Re: XFS blocking suspend

Dave Chinner <david@xxxxxxxxxxxxx> · Fri, 2 Dec 2016 07:12:49 +1100

On Thu, Dec 01, 2016 at 03:09:59PM +0100, Jan Kara wrote:
> On Thu 01-12-16 08:44:52, Brian Foster wrote:
> > On Thu, Dec 01, 2016 at 09:47:57AM +0100, Jan Kara wrote:
> > > Hi,
> > > 
> > > I've got a report of xfs_aild blocking system suspend in 4.8.7 (in openSUSE
> > > Tumbleweed which is our rolling distro):
> > > 
> > > Freezing of tasks failed after 20.003 seconds (1 tasks refusing to freeze, wq_busy=0):
> > > xfsaild/sdb3    D 0000000000019680     0 918      2 0x00000080
> > >  ffff9e685409fb88 0000000000000000 ffff9e67beaea080 ffff9e68504c6000
> > >  ffff9e6677226b80 ffff9e68540a0000 ffff9e676068c6d8 ffff9e68504c6000
> > >  ffff9e685e48dc00 ffff9e676068c600 ffff9e685409fba0 ffffffffb66cfbac
> > > Call Trace:
> > >  [<ffffffffb66cfbac>] schedule+0x3c/0x90
> > >  [<ffffffffb66d2f1e>] schedule_timeout+0x22e/0x410
> > >  [<ffffffffb66d0f4a>] wait_for_completion+0x9a/0x100
> > >  [<ffffffffc0f0689e>] xfs_buf_submit_wait+0x7e/0x250 [xfs]
> > >  [<ffffffffc0f06ba8>] xfs_buf_read_map+0x108/0x190 [xfs]
> > >  [<ffffffffc0f340c0>] xfs_trans_read_buf_map+0x100/0x370 [xfs]
> > >  [<ffffffffc0ef631e>] xfs_imap_to_bp+0x5e/0xd0 [xfs]
> > >  [<ffffffffc0f1ac6a>] xfs_iflush+0xca/0x220 [xfs]                                                                                        
> > >  [<ffffffffc0f2b21b>] xfs_inode_item_push+0xcb/0x120 [xfs]
> > >  [<ffffffffc0f32e8e>] xfsaild+0x30e/0x770 [xfs]
> > >  [<ffffffffb609c5ed>] kthread+0xbd/0xe0
> > >  [<ffffffffb66d459f>] ret_from_fork+0x1f/0x40
> > > DWARF2 unwinder stuck at ret_from_fork+0x1f/0x40
> > > 
> > > Leftover inexact backtrace:
> > >  [<ffffffffb609c530>] ?  kthread_worker_fn+0x170/0x170
> > > 
> > > What I think has happened is that b_ioend_wq got already frozen during
> > > suspend and thus submitted read could not be completed (all buffer IO
> > > completions seem to be happening from workqueue now if I'm reading the code
> > > right) and thus xfs_aild never finished waiting for IO so that it could be
> > > frozen in try_to_freeze().
> > > 
> > 
> > Hmm, I'm not terribly familiar with the freezer, but shouldn't xfsaild()
> > end up frozen before the associated workqueues?

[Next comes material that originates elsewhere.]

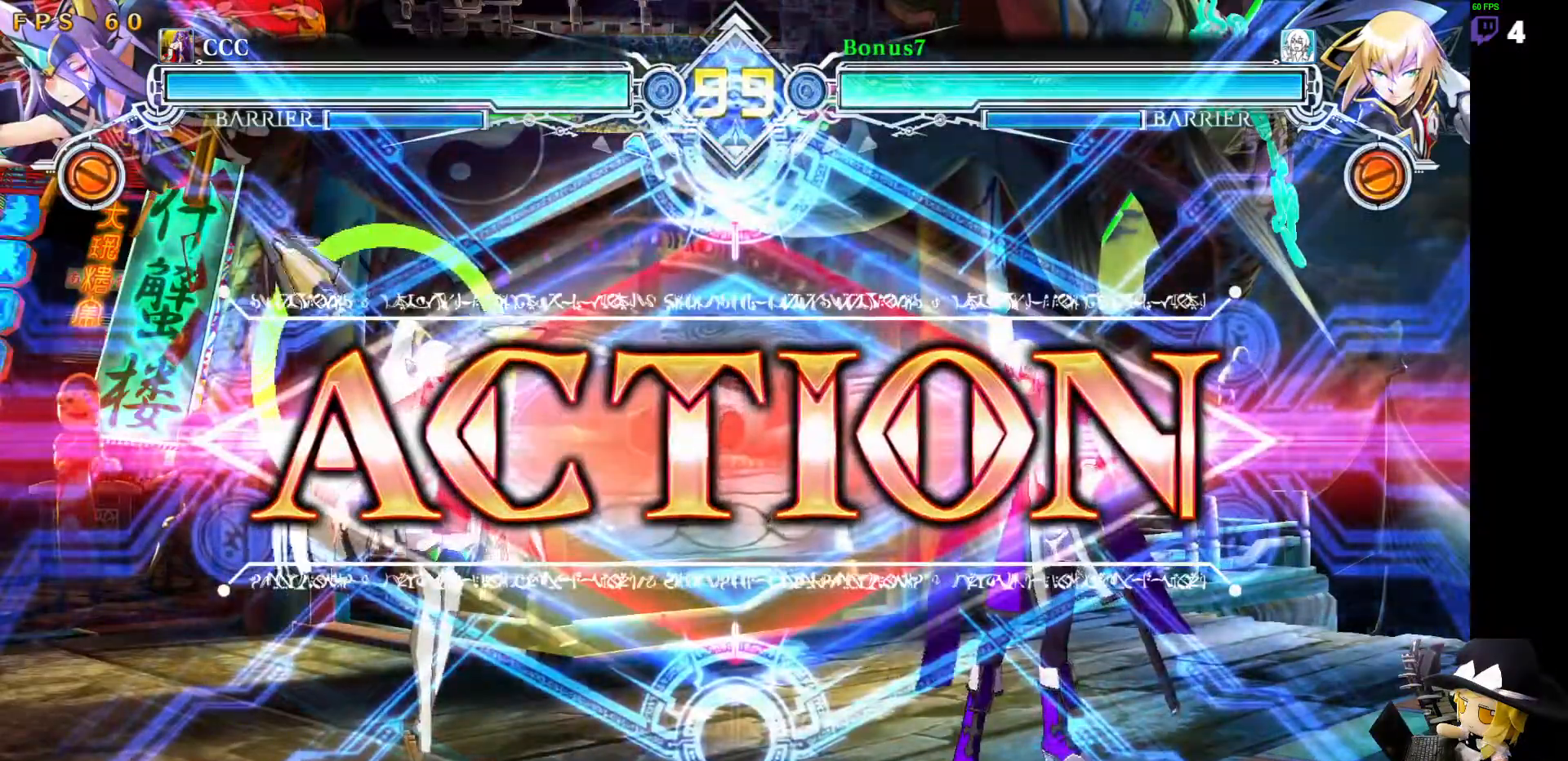
{"dt_ms": 489, "buttons": ["TRIANGLE", "DPAD_RIGHT"], "events": [[169, "DPAD_LEFT", "down"], [220, "DPAD_LEFT", "up"], [270, "DPAD_LEFT", "down"], [304, "DPAD_DOWN", "down"], [338, "DPAD_LEFT", "up"], [388, "DPAD_RIGHT", "down"], [388, "SQUARE", "down"], [388, "TRIANGLE", "down"], [489, "DPAD_DOWN", "up"], [489, "SQUARE", "up"]]}
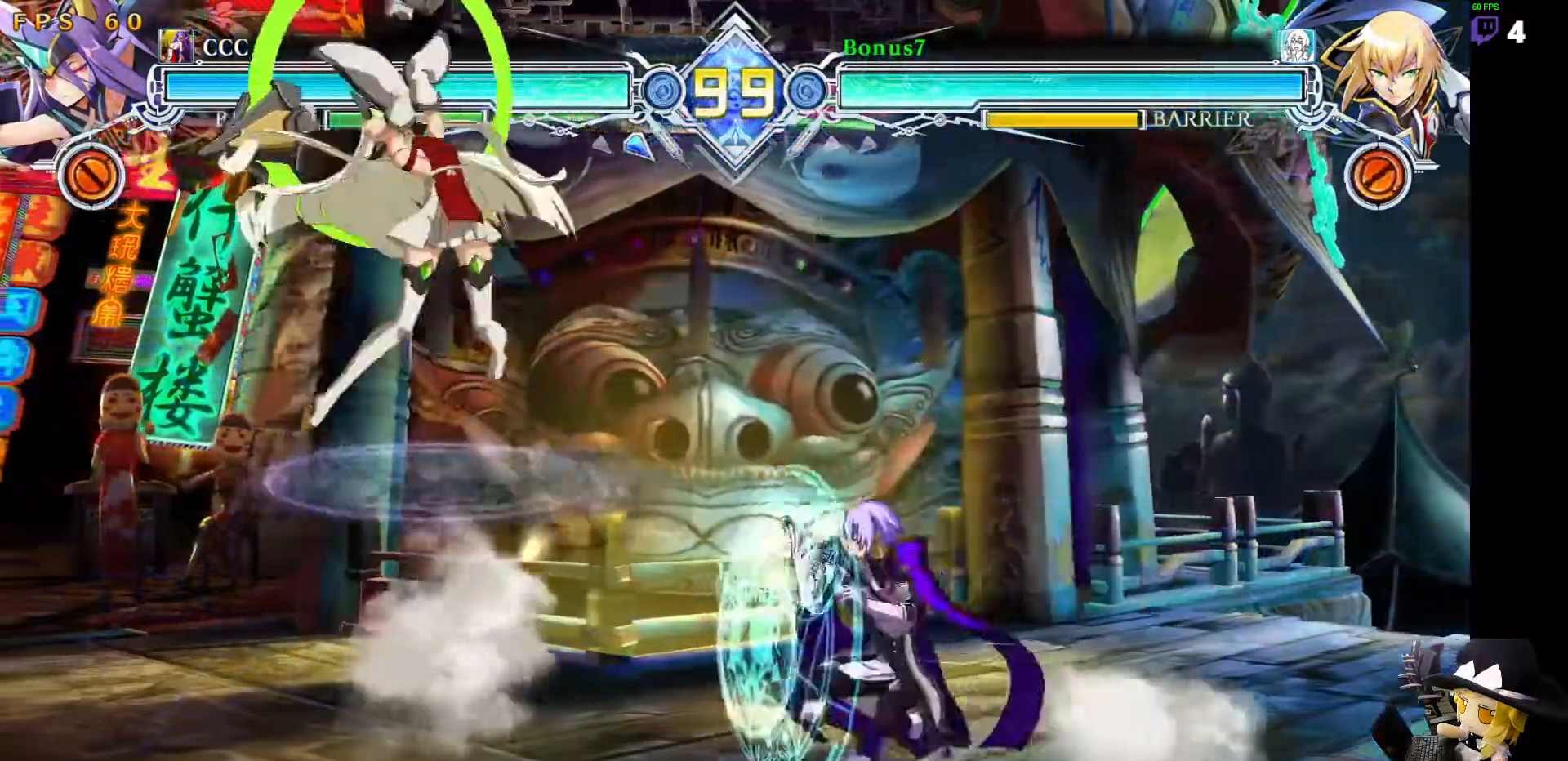
{"dt_ms": 506, "buttons": ["DPAD_RIGHT"], "events": [[17, "TRIANGLE", "up"], [101, "DPAD_RIGHT", "up"], [186, "DPAD_LEFT", "down"], [236, "DPAD_LEFT", "up"], [287, "DPAD_LEFT", "down"], [371, "DPAD_LEFT", "up"], [472, "DPAD_RIGHT", "down"]]}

Skimming through the
> > code, perhaps it is possible for the freezer to poke xfsaild(), but if
> > it doesn't actually wait for the freeze (and xfsaild() is busy doing
> > work), it goes ahead onto other tasks and potentially the workqueue if
> > it happens to not be busy at just the right time. Is that what you are
> > thinking?
> 
> Yes. Look at try_to_freeze_tasks() in kernel/power/process.c. We actually
> first do freeze_workqueues_begin() - which basically makes sure we do not
> start processing new workqueue items for freezable workqueues - and then
> walk over all processes and try to freeze them. So while xfs_aild may still
> be happily submitting IO, the IO completion workqueue is already frozen...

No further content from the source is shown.